2) Resultado líquido consolidado negativo
O relatório de 2015/2016 foi uma hecatombe em termos de resultado líquido consolidado do período, contudo, a última temporada desportiva também não foi melhor. O resultado líquido passou de -58,4 milhões de euros para -35,3 milhões de euros, ou seja, um valor absolutamente impensável para a realidade portuguesa e para um clube que há uns anos atrás era visto como exemplo ao nível da administração desportiva e financeira. Dependendo de quantos ativos desportivos o FC Porto quer perder e da capacidade do clube em reduzir despesas e aumentar receitas, o resultado líquido consolidado provavelmente irá continuar em terreno perigoso e negativo.
3) Crescimento do passivo
O crescimento do passivo por si só já seria uma má notícia, no entanto, este facto é ainda agravado pela composição do passivo. Para além de ter ocorrido um aumento do passivo na ordem dos 38,3 milhões de euros, justificado pelo aumento ao nível dos fornecedores, o passivo corrente (curto prazo) cresceu mais em valor absoluto (+24,1 milhões de euros vs. +14,2 milhões de euros) do que o passivo não corrente (médio-longo prazo). Ora, este agravamento do passivo corrente coloca maior pressão no curto prazo sobre a tesouraria azul e branca, podendo obrigar o clube a refinanciar as suas obrigações financeiras no curto prazo.
4) Encargos com transação de jogadores
A perda desportiva de ativos como André Silva e Rúben Neves era inevitável face à situação financeira do clube, bem como, ao facto de estarmos perante 2 jogadores da formação cuja (quase) totalidade dos direitos desportivos pertencia ao FC Porto.
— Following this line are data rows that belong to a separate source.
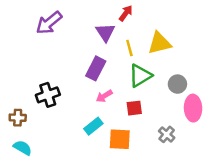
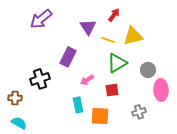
red arrow: (126, 13) -> (114, 15), moved
yellow line: (129, 48) -> (108, 40), turned -56
purple rectangle: (96, 68) -> (68, 57), moved
cyan rectangle: (93, 126) -> (78, 105), turned -63
gray cross: (167, 134) -> (139, 112), turned 32

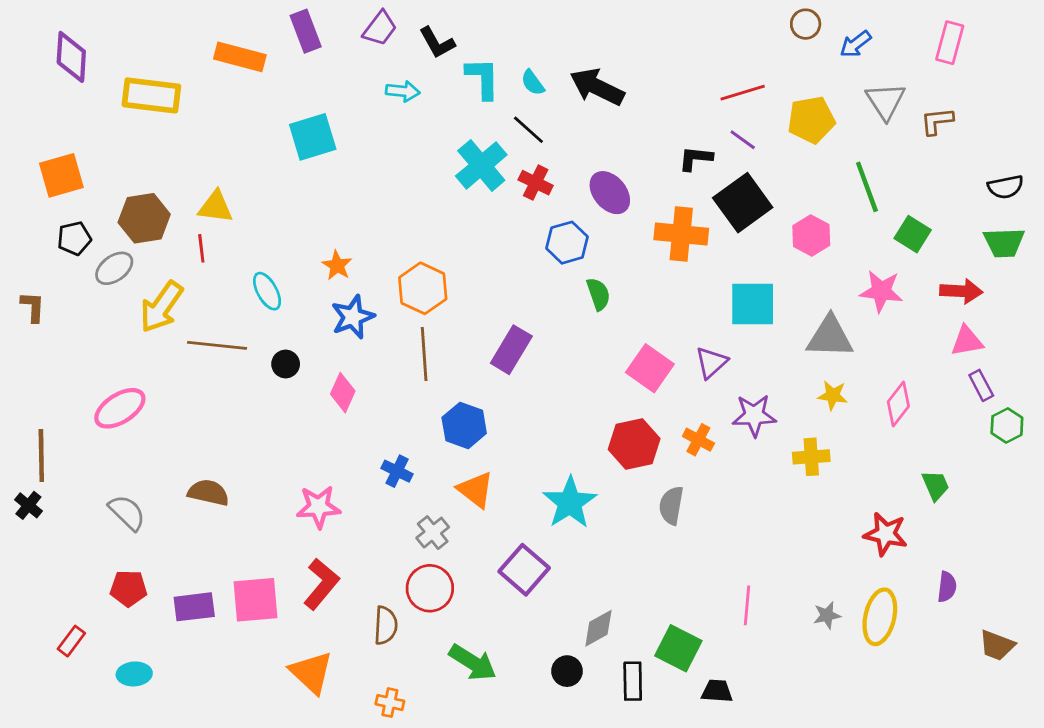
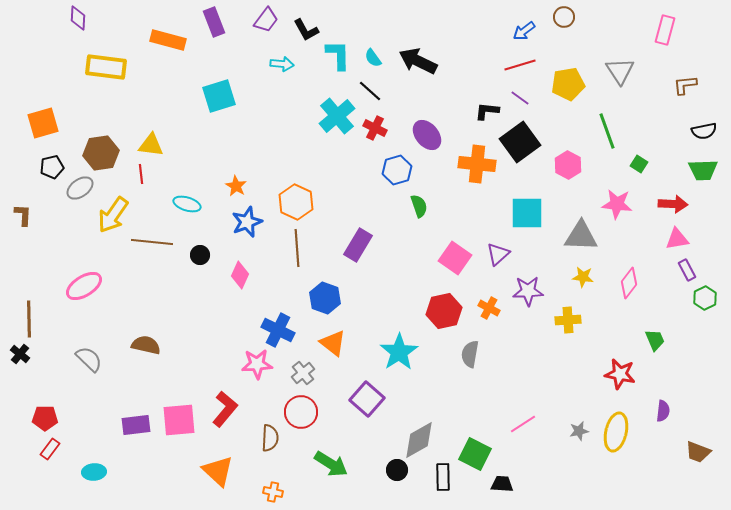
blue arrow: (856, 44) -> (524, 31), moved
purple diamond: (71, 57) -> (78, 18), moved, size x0.7
brown L-shape: (937, 121) -> (685, 85), moved
green square: (913, 234) -> (639, 164), size x0.7
cyan ellipse: (267, 291) -> (187, 204), turned -44
blue cross: (397, 471) -> (278, 330), size x1.5
pink star: (318, 507) -> (257, 364), moved
red pentagon: (128, 588) -> (45, 418), moved
pink line: (747, 605) -> (523, 424), turned 52
gray diamond: (598, 628) -> (419, 440), size x1.4

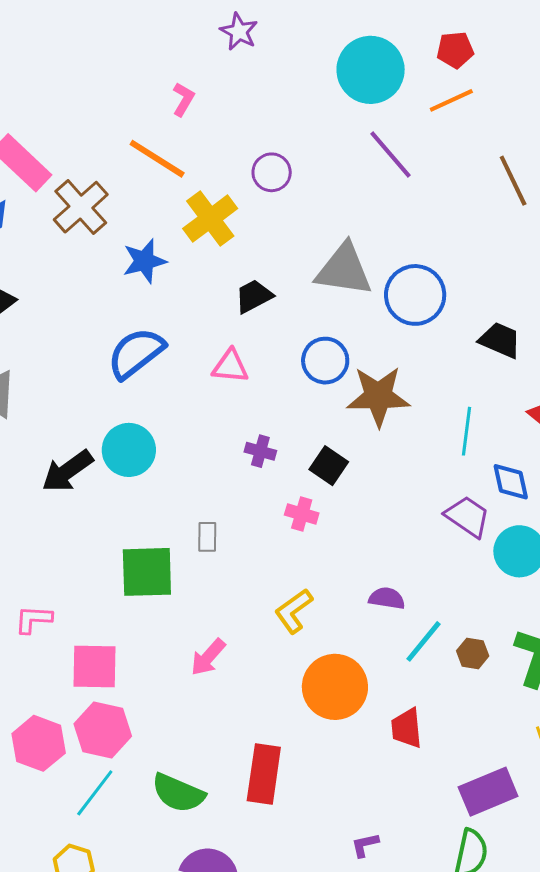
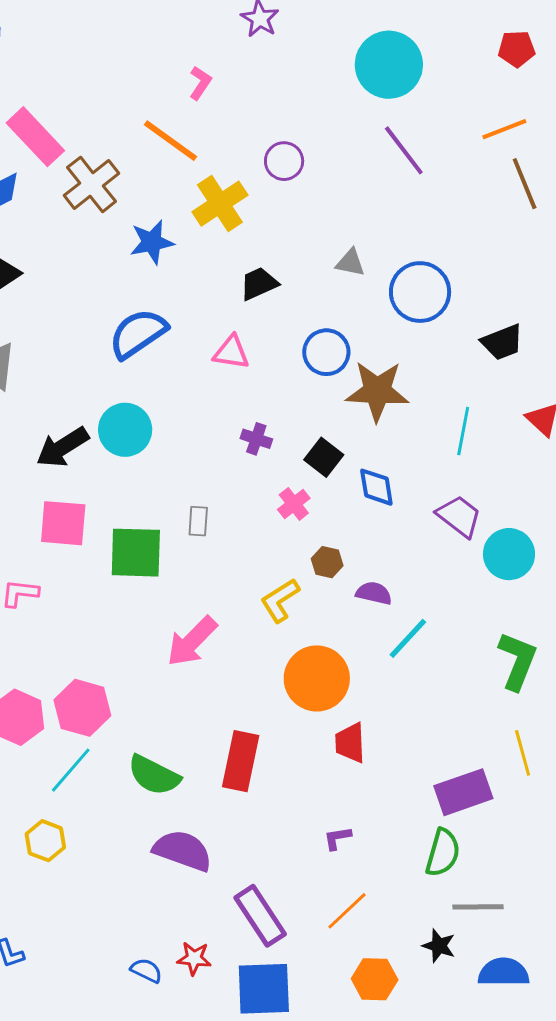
red pentagon: (455, 50) -> (517, 49), moved
orange line: (451, 100) -> (504, 129), moved
gray triangle: (344, 270) -> (350, 263), size x0.5
black trapezoid: (500, 340) -> (502, 342), turned 132
blue diamond: (511, 482) -> (376, 487), moved
pink cross: (302, 514) -> (294, 504), turned 32
brown hexagon: (473, 653) -> (327, 562), moved
pink arrow: (208, 657) -> (192, 641), size x1.4
pink square: (94, 666) -> (63, 523), moved
red trapezoid: (407, 728) -> (350, 743), moved

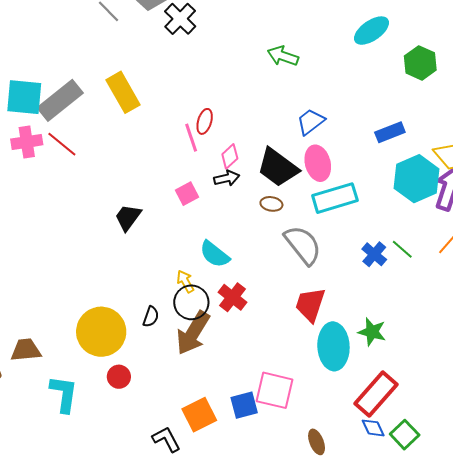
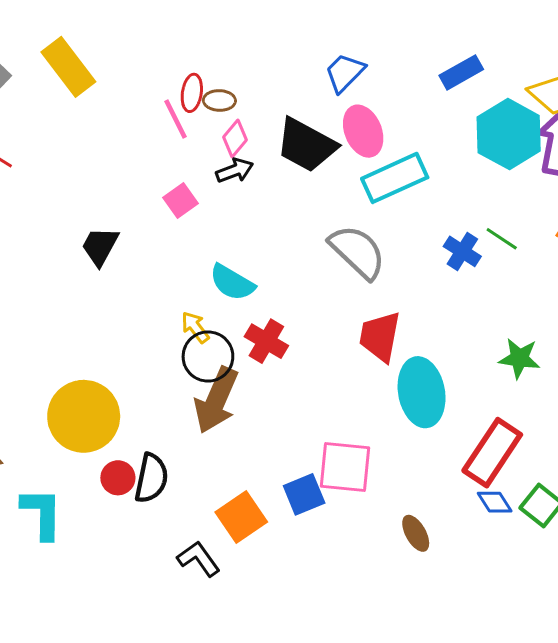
brown ellipse: (271, 204) -> (219, 100), moved
black semicircle: (151, 317) -> (151, 478), moved, size x1.6
green star: (372, 332) -> (519, 358), moved

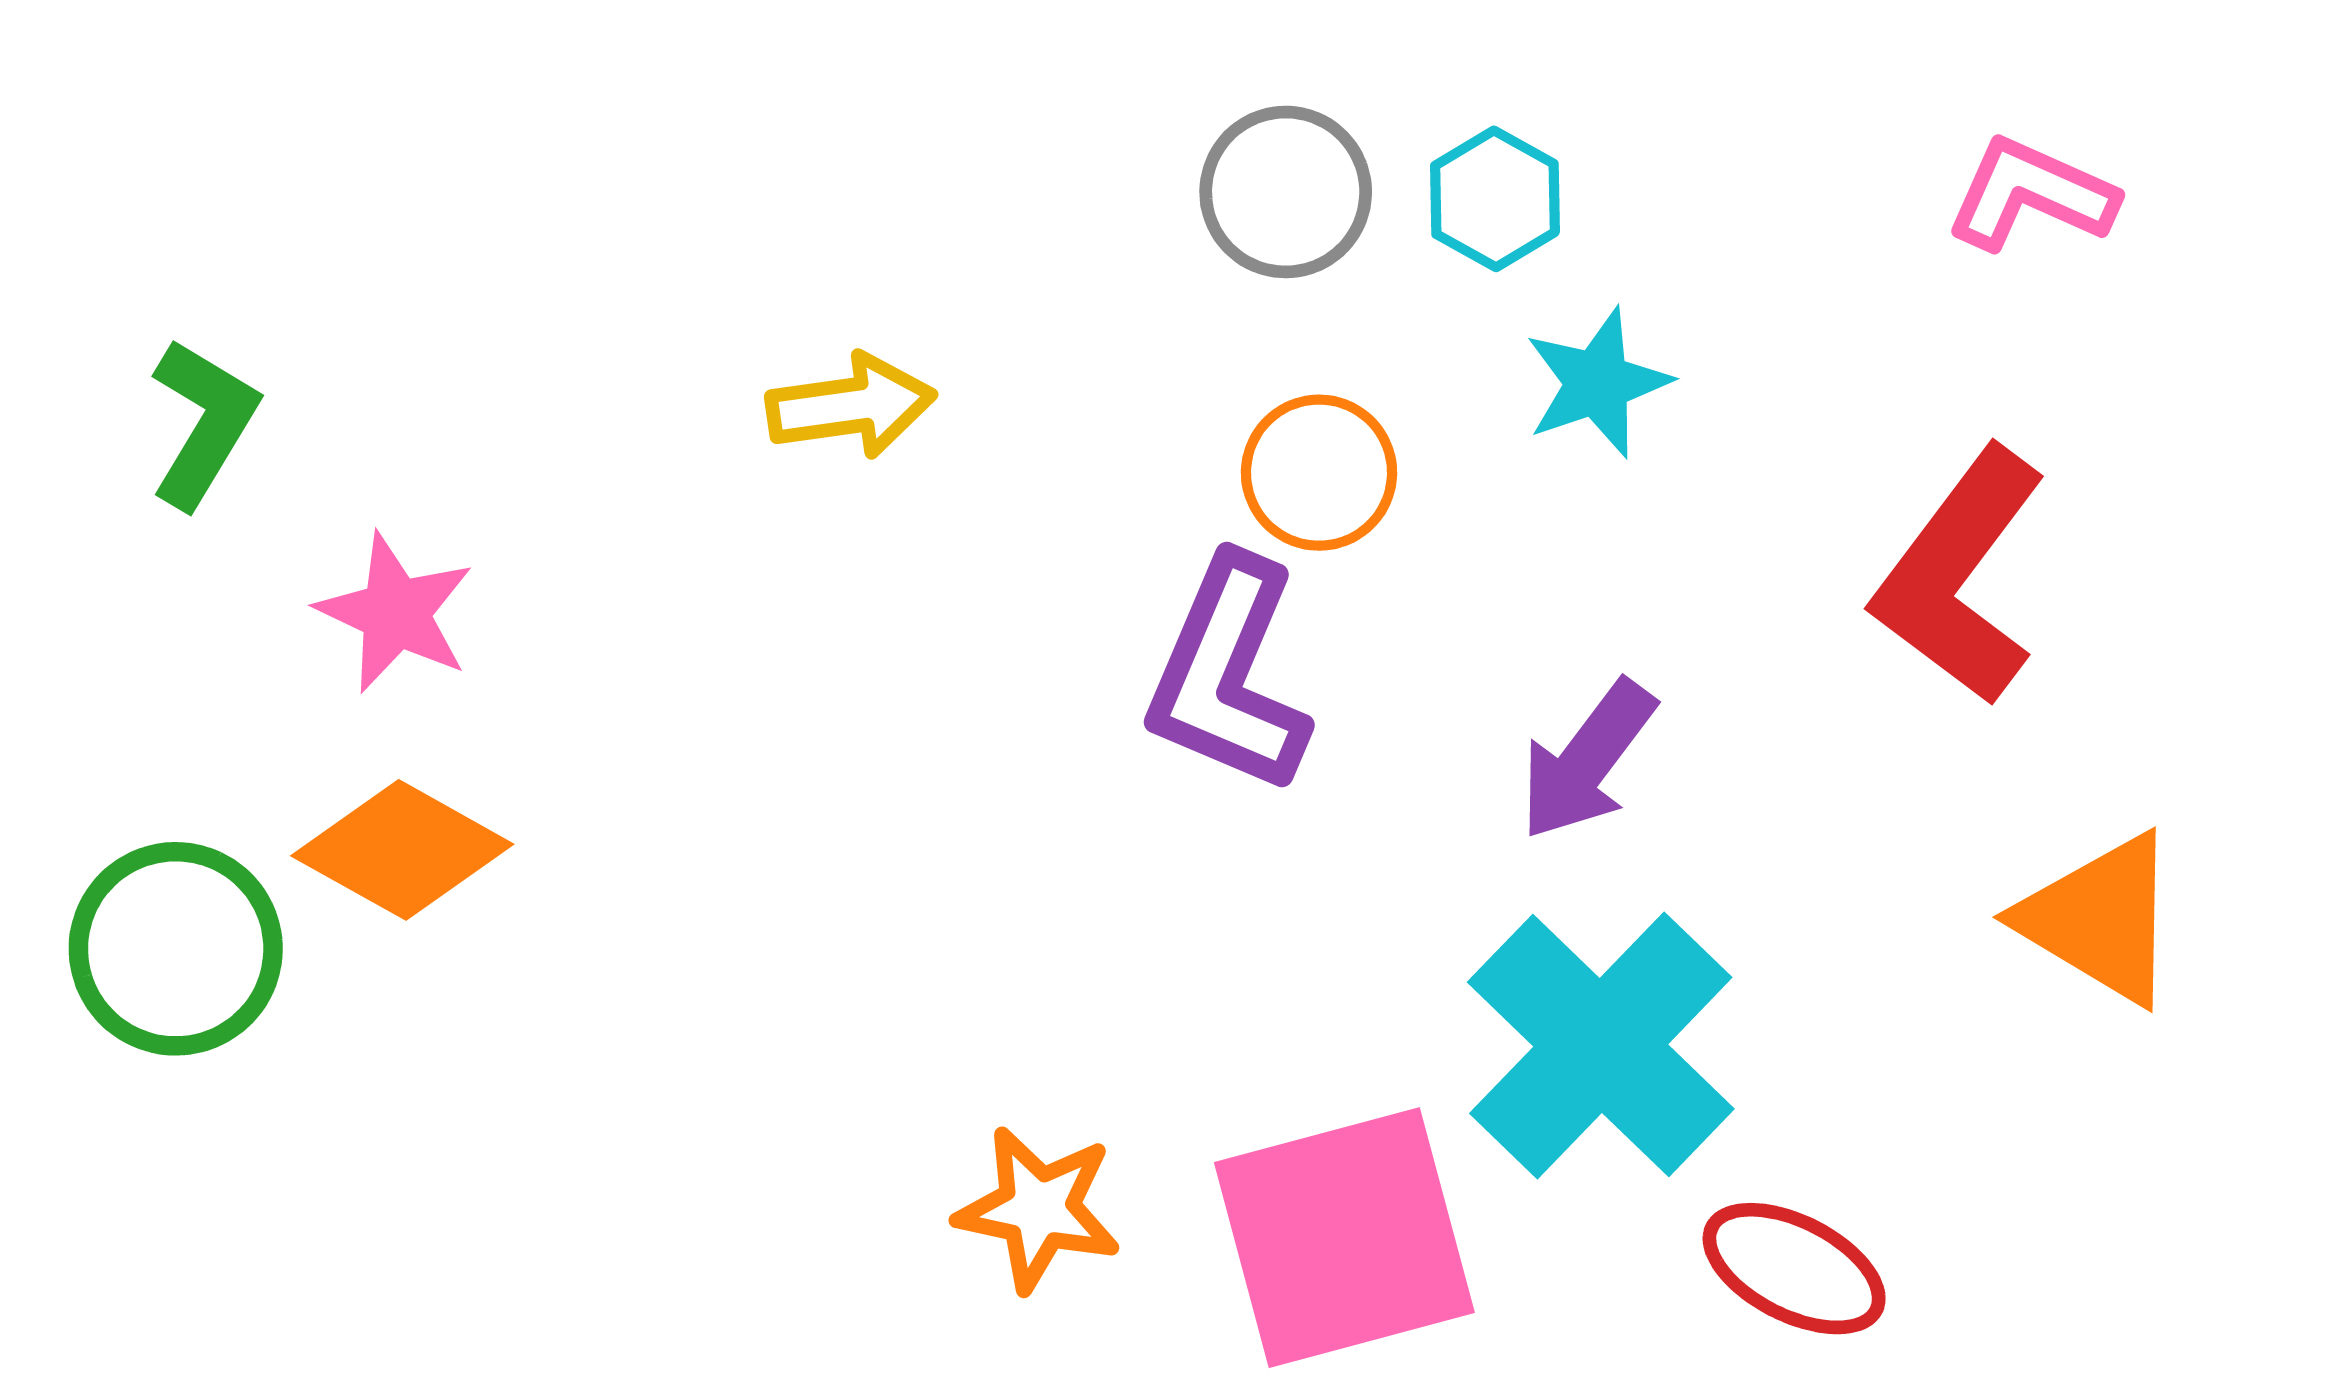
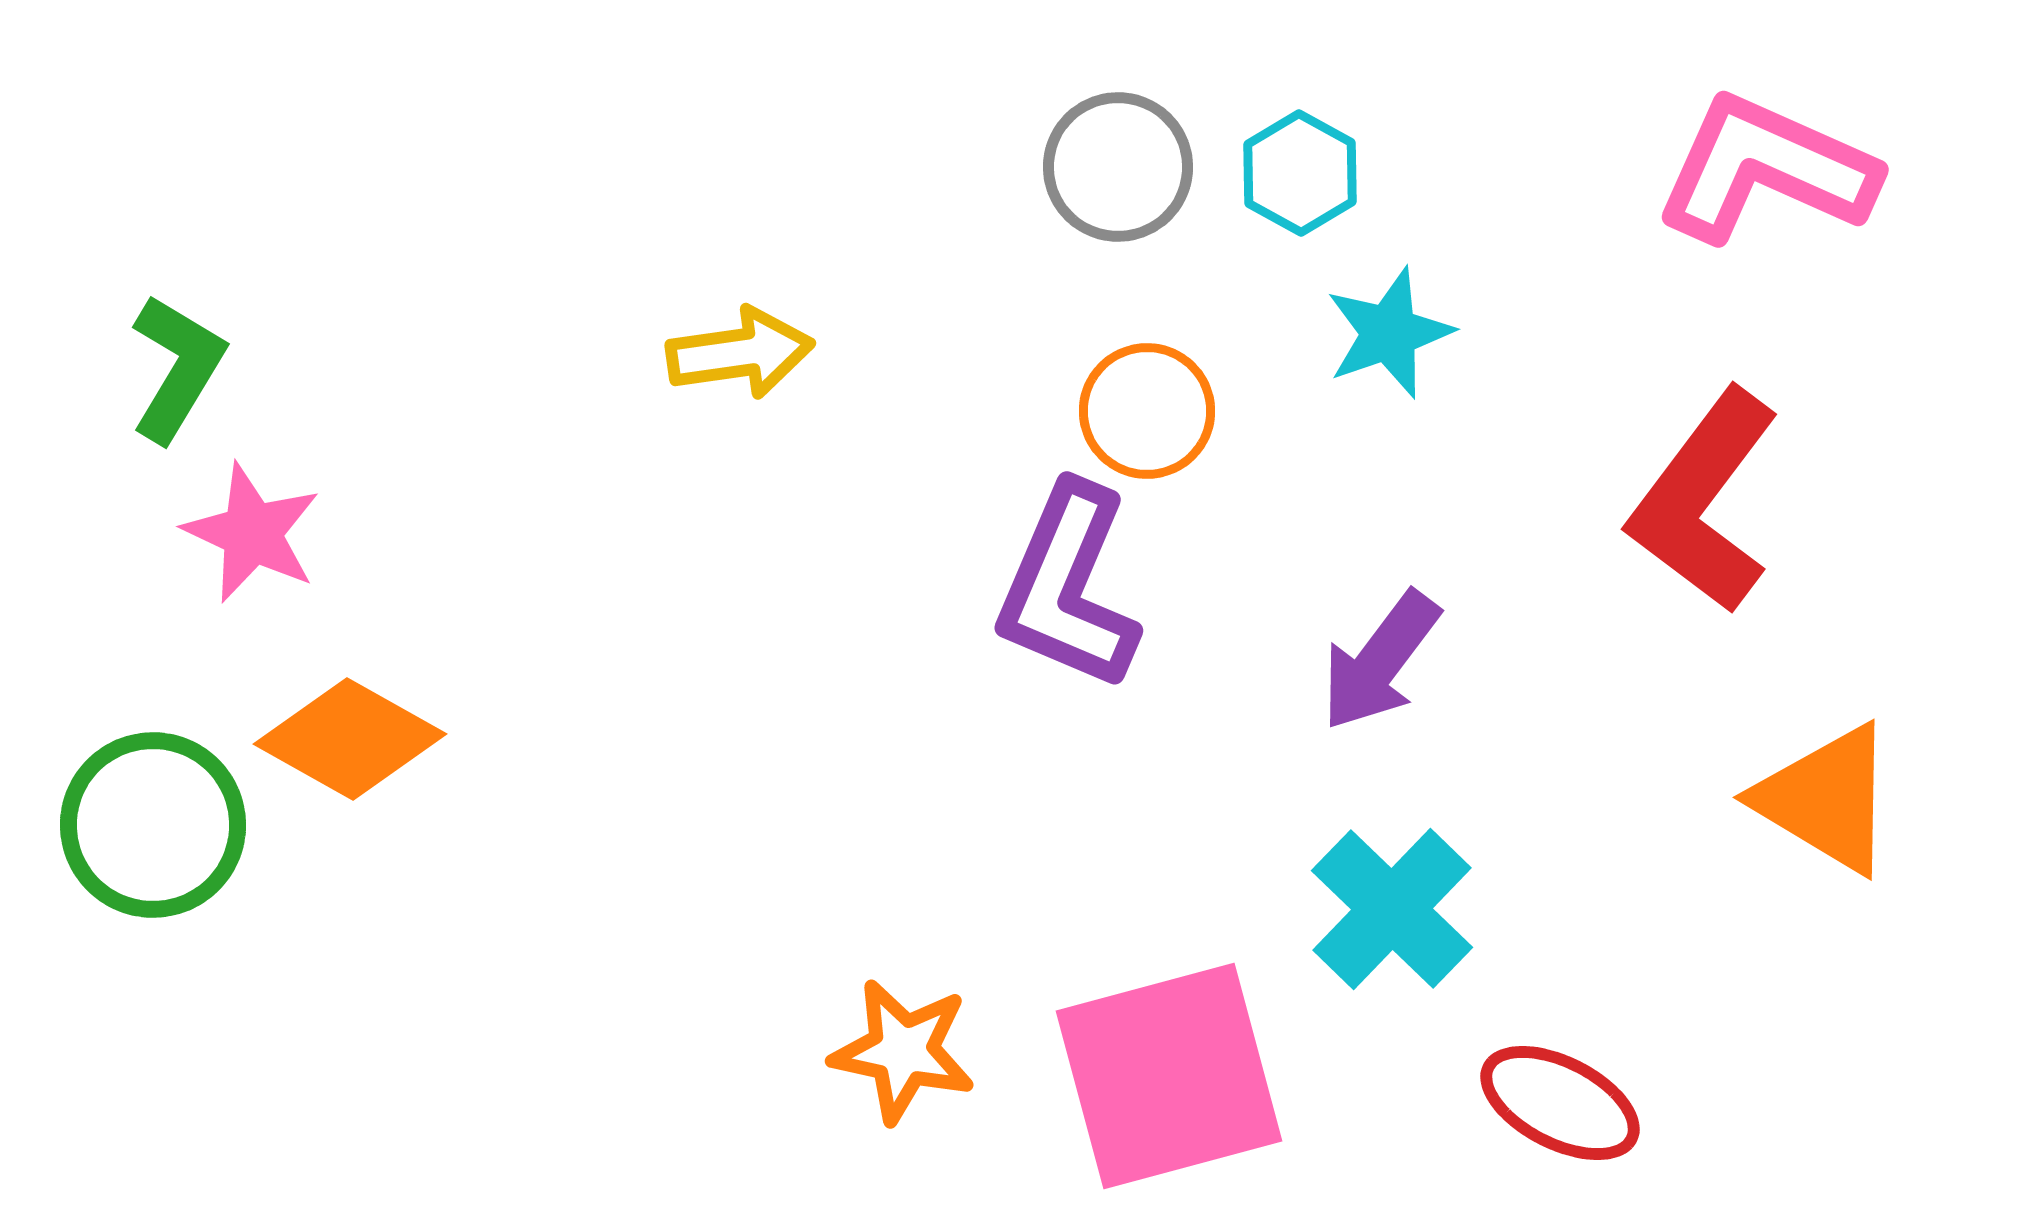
pink L-shape: (2031, 194) -> (1766, 169), size x1.5
pink star: (395, 613) -> (252, 533), moved
cyan cross: (1601, 1045) -> (1392, 909), size x0.7

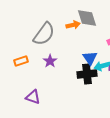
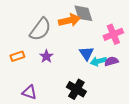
orange arrow: (73, 25) -> (69, 20), size x1.5
black cross: (87, 74) -> (76, 89), moved, turned 36

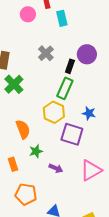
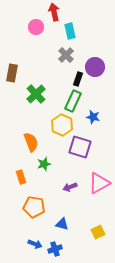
gray cross: (46, 53) -> (66, 55), moved
green cross: (14, 84) -> (36, 94), moved
blue star: (89, 113) -> (93, 117), moved
purple arrow: (56, 168) -> (70, 187), moved, turned 136

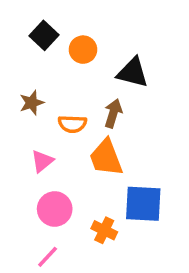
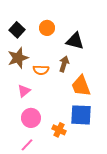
black square: (44, 35) -> (17, 30), moved
brown star: (32, 103) -> (18, 58), size x1.5
orange trapezoid: (106, 158) -> (81, 86), moved

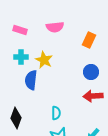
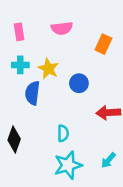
pink rectangle: (20, 30) -> (19, 32), turned 64
blue circle: (91, 72) -> (79, 83), moved

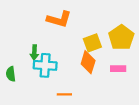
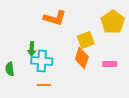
yellow pentagon: (121, 37) -> (113, 22), moved
orange line: (64, 94) -> (44, 85), moved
Nesse sentido, é incompreensível que dos 54 milhões de euros gerados pelas 2 transferências, apenas 40,3 milhões de euros foram parar aos cofres portistas, uma vez que foram subtraídos quase 14 milhões de euros em efeitos de atualização financeira, responsabilidades com o mecanismo de solidariedade, valores de venda para terceiros que detinham partes dos passes e, fundamentalmente, custos de intermediação.